>>>

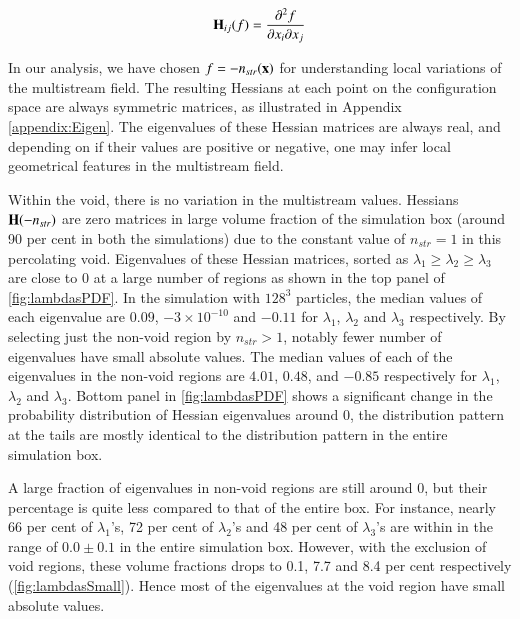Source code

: \begin{equation}
\label{eq:aHess}
 {\bf H}_{ij}(f) = \frac{\partial^2 f}{\partial x_i \partial x_j} 
\end{equation}

In our analysis, we have chosen $f = -n_{str}(\bf{x})$ for understanding local variations of the multistream field. The resulting Hessians at each point on the configuration space are always symmetric matrices, as illustrated in Appendix \ref{appendix:Eigen}. The eigenvalues of these Hessian matrices are always real, and depending on if their values are positive or negative, one may infer local geometrical features in the multistream field. 

Within the void, there is no variation in the multistream values. Hessians ${\bf H}(-n_{str})$ are zero matrices in large volume fraction of the simulation box (around 90 per cent in both the simulations) due to the constant value of $n_{str} = 1$ in this percolating void. Eigenvalues of these Hessian matrices, sorted as $ \lambda_1 \geq \lambda_2 \geq \lambda_3 $ are close to 0 at a large number of regions as shown in the top panel of \autoref{fig:lambdasPDF}. In the simulation with $128^3$ particles, the median values of each eigenvalue are $0.09$, $-3\times 10^{-10}$ and $-0.11$ for  $\lambda_1$, $\lambda_2$ and $\lambda_3$ respectively. By selecting just the non-void region by $n_{str} > 1$, notably fewer number of eigenvalues have small absolute values. The median values of each of the eigenvalues in the non-void regions are $4.01$, $0.48$, and $-0.85$ respectively for $\lambda_1$, $\lambda_2$ and  $\lambda_3$. Bottom panel in \autoref{fig:lambdasPDF} shows a significant change in the probability distribution of Hessian eigenvalues around 0, the distribution pattern at the tails are mostly identical to the distribution pattern in the entire simulation box. 


A large fraction of eigenvalues in non-void regions are still around 0, but their percentage is quite less compared to that of the entire box. For instance, nearly 66 per cent of $\lambda_1$'s, 72 per cent of $\lambda_2$'s and 48 per cent of $\lambda_3$'s are  within in the range of $0.0 \pm 0.1$ in the entire simulation box. However, with the exclusion of void regions, these volume fractions drops to 0.1, 7.7 and 8.4 per cent respectively (\autoref{fig:lambdasSmall}). Hence most of the eigenvalues at the void region have small absolute values.

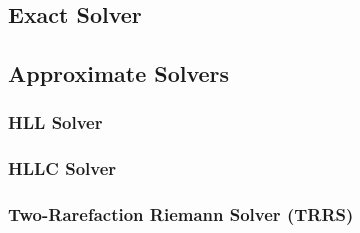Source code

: 

















\subsection{Exact Solver}









\subsection{Approximate Solvers}



\subsubsection{HLL Solver}


\subsubsection{HLLC Solver}


\subsubsection{Two-Rarefaction Riemann Solver (TRRS)}


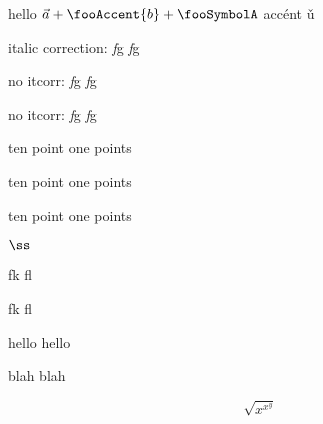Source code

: \documentclass[11pt]{article}
\begin{document}
hello $\vec{a}+\fooAccent{b}+\fooSymbolA$ acc\'ent \v u

italic correction: \textit{f}g {\itshape f}g

\def\nocorrlist{g}
no itcorr: \textit{f}g {\itshape f}g

\def\nocorrlist{}
no itcorr: \textit{f\nocorr}g {\itshape f}g

{\fontsize{10.1pt}{10.1pt}\selectfont ten point one points}

{\fontsize{10.1pt}{10.1pt}\selectfont ten point one points}

{\fontsize{10.1pt}{10.1pt}\selectfont ten point one points}

$\ss$ %

fk fl

\selectfont

fk fl

hello \selectfont hello

blah \fontsize{18.7}{0}\selectfont blah

\[
\sqrt{x^{x^y}}
\]
\end{document}
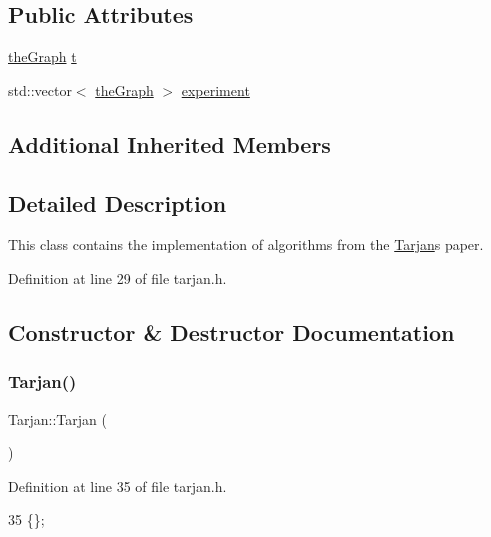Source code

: \subsection*{Public Attributes}
\begin{DoxyCompactItemize}
\item 
\hyperlink{class_graph_component_a982e0748a6e1b8dc74986f5f8b3dca5c}{the\+Graph} \hyperlink{class_tarjan_a54b0703f885a3514ea0bf4cdbc7fdaad}{t}
\item 
std\+::vector$<$ \hyperlink{class_graph_component_a982e0748a6e1b8dc74986f5f8b3dca5c}{the\+Graph} $>$ \hyperlink{class_tarjan_aaa327f105a07f07648dcc6f62a565986}{experiment}
\end{DoxyCompactItemize}
\subsection*{Additional Inherited Members}


\subsection{Detailed Description}
This class contains the implementation of algorithms from the \hyperlink{class_tarjan}{Tarjan}\textquotesingle{}s paper. 

Definition at line 29 of file tarjan.\+h.



\subsection{Constructor \& Destructor Documentation}
\mbox{\label{class_tarjan_a24a7fa59ed2fcff4a520e012e30acb91}} 
\subsubsection{\texorpdfstring{Tarjan()}{Tarjan()}\hspace{0.1cm}{\footnotesize\ttfamily [1/2]}}
{\footnotesize\ttfamily Tarjan\+::\+Tarjan (\begin{DoxyParamCaption}{ }\end{DoxyParamCaption})\hspace{0.3cm}{\ttfamily [inline]}}



Definition at line 35 of file tarjan.\+h.


\begin{DoxyCode}
35 \{\};
\end{DoxyCode}
\mbox{\label{class_tarjan_a7e9845c51e1e905df76b267370c6dc00}}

<<<

### What is needed
Repeat exactly the lines from the first line of the records above through the line containing "In our analysis, we", leaving out the pictures.

### Finished task
Source code

: \begin{equation}
\label{eq:aHess}
 {\bf H}_{ij}(f) = \frac{\partial^2 f}{\partial x_i \partial x_j} 
\end{equation}

In our analysis, we have chosen $f = -n_{str}(\bf{x})$ for understanding local variations of the multistream field. The resulting Hessians at each point on the configuration space are always symmetric matrices, as illustrated in Appendix \ref{appendix:Eigen}. The eigenvalues of these Hessian matrices are always real, and depending on if their values are positive or negative, one may infer local geometrical features in the multistream field. 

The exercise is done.